Antonia vit avec son mari Giovanni dans un quartier ouvrier et tous deux ont des difficultés à joindre les deux bouts. Le salaire de Giovanni ne suffit plus pour payer le gaz, l’électricité et la nourriture, et quand on n’a plus de quoi payer, on ne paie pas ! Sans le dire à son mari, qui est plutôt à cheval sur les principes, la jeune femme est ainsi obligée de faire l’impasse sur quelques factures. Mais les cachoteries ne s’arrêtent pas là: lorsqu’au supermarché elle assiste à la révolte de femmes qui s’indignent contre la hausse des prix, elle se joint à leur cause et, comme toutes les autres, profite de la confusion générale pour se servir dans les rayons et quitter les lieux sans payer la marchandise. Mais cela, Giovanni ne doit pas le savoir, et encore moins la police, qui est déjà à la recherche des coupables. Avec l’aide de son amie et voisine Margherita, elle tente de dissimuler tant bien que mal les preuves de son délit et n’hésite pas à raconter les mensonges les plus improbables pour sauver sa peau.
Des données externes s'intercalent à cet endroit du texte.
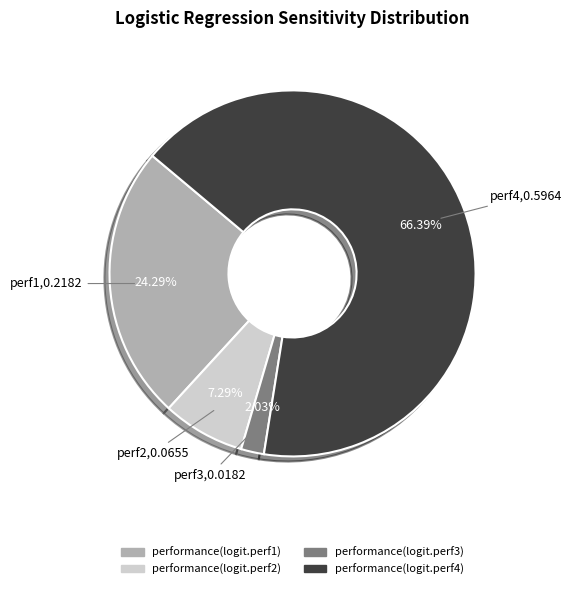

How much of the chart is everything except performance(logit.perf4)?

33.6%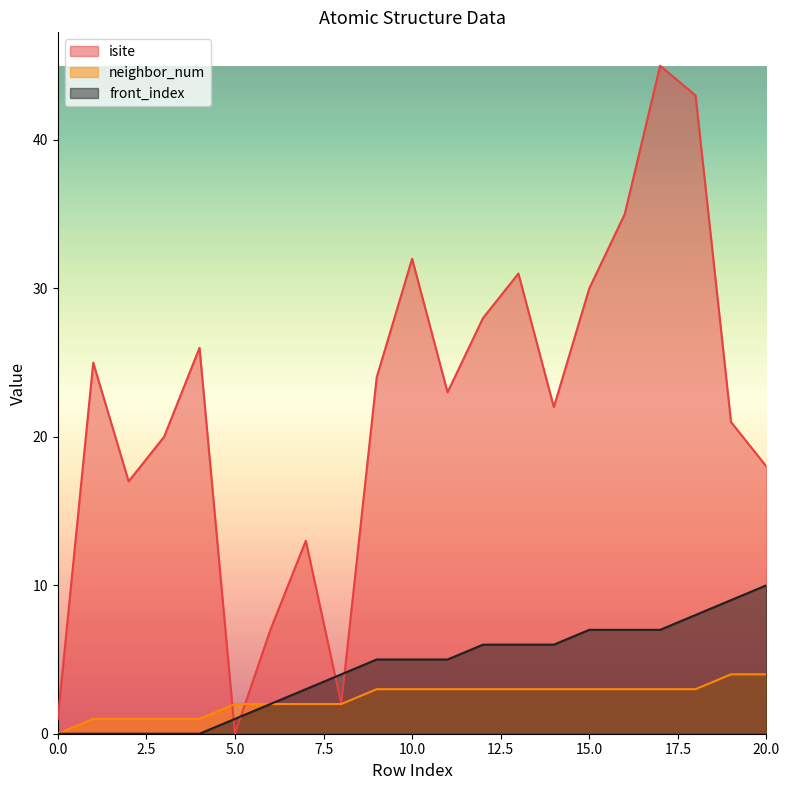

Between 11 and 16, which series saw the biggest shift?

isite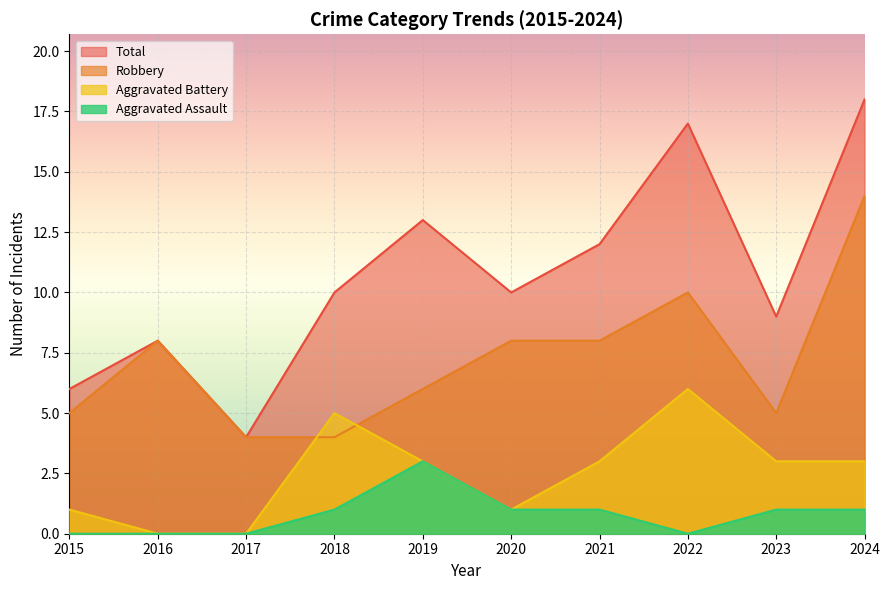

Which category has the highest value in the Robbery series?

2024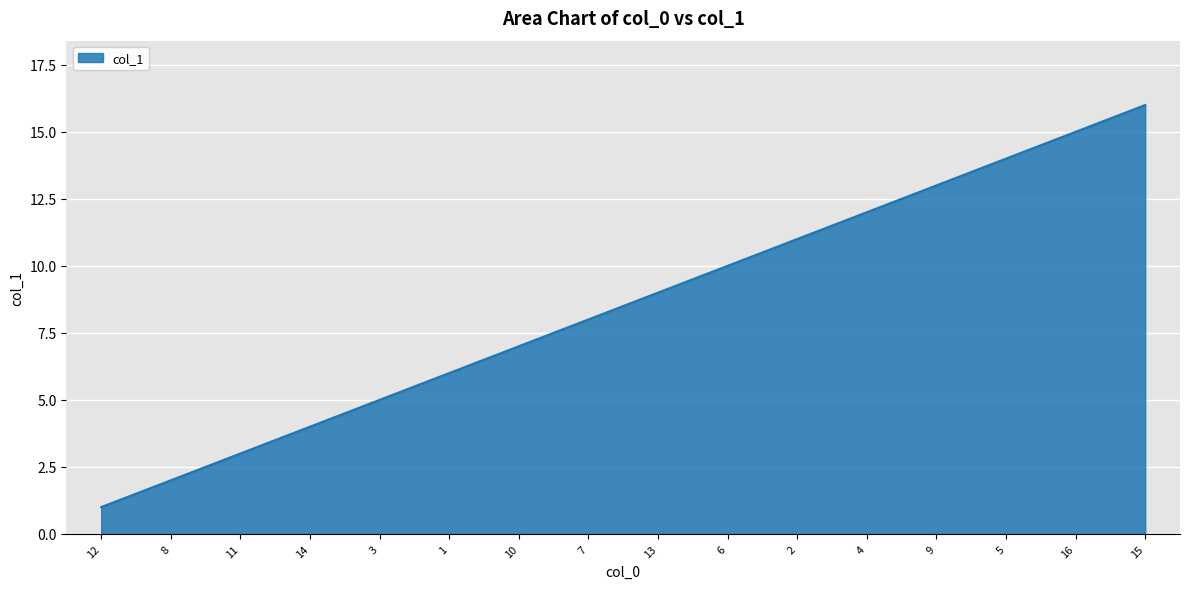

How many lines are shown in the chart?

1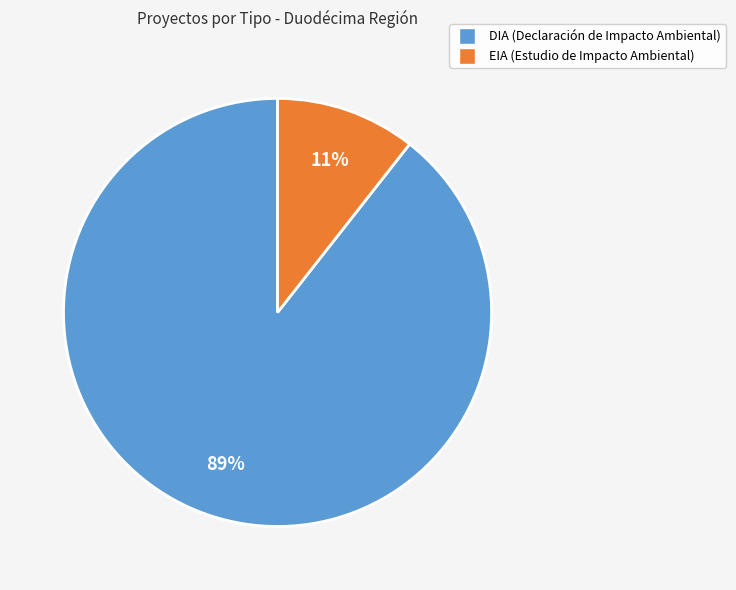

True or false: EIA accounts for 11% of the total.

True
Pour la mise en scène d’On ne paie pas, on ne paie pas ! , Joan Mompart, metteur en scène et comédien très présent sur les scènes romandes, renforce l’affichage d’une théâtralité qui caractérise déjà le texte de Dario Fo. L’auteur italien joue notamment avec les ruptures en imaginant un «Acteur Joker», autrement dit un comédien qui interprète plusieurs rôles et dont la fonction multiple est mise en évidence dans les répliques des autres personnages, une particularité que Mompart accentue. Mais ce dernier rend également compte de cette théâtralité avouée en proposant une scénographie mobile (signée Cristian Taraborelli) qui laisse apparaître les rouages de l’illusion théâtrale : sur l’estrade d’abord nue, qui ramène à l’idée d’un théâtre dans le théâtre, des éléments de décor provenant du fond de scène ou tombant du plafond viennent habiller l’espace de jeu. Armoire, cuisinière, table et lit glissent jusqu’au centre du plateau pour évoquer l’appartement modeste d’Antonia et Giovanni, qui est au fil de l’histoire le théâtre de ruses, malentendus et situations cocasses proches de l’univers feydeausien. D’ailleurs, la mobilité du décor et la transparence du mécanisme ne sont pas sans rappeler le Monsieur chasse ! de Robert Sandoz (2011/2013), un Feydeau réussi auquel Joan Mompart et Samuel Churin (qui interprète Giovanni) ont participé en tant que comédiens.
Dans cette version d’On ne paie pas, on ne paie pas !, le mouvement est constant, qu’il s’agisse des personnages ou des pièces de décor, comme si les uns étaient le reflet des autres. Dans un environnement aux teintes de gris, noir et blanc, ? ce qui semble être une constante dans les créations de Joan Mompart (La Reine de Neiges en 2010 et Ventrosoleil en 2014) ? les meubles et le sol basculent soudain dans un déséquilibre frénétique au moment où les personnages ne trouvent plus d’issue aux conséquences de leurs mensonges.
Un spectacle drôle et dynamique, mêlant situations réalistes et libertés théâtrales, porté par des comédiens jouant le burlesque de façon remarquable, et dont le sujet sérieux invite les spectateurs à la réflexion. À savourer sans retenue à la Comédie de Genève jusqu’au 11 octobre.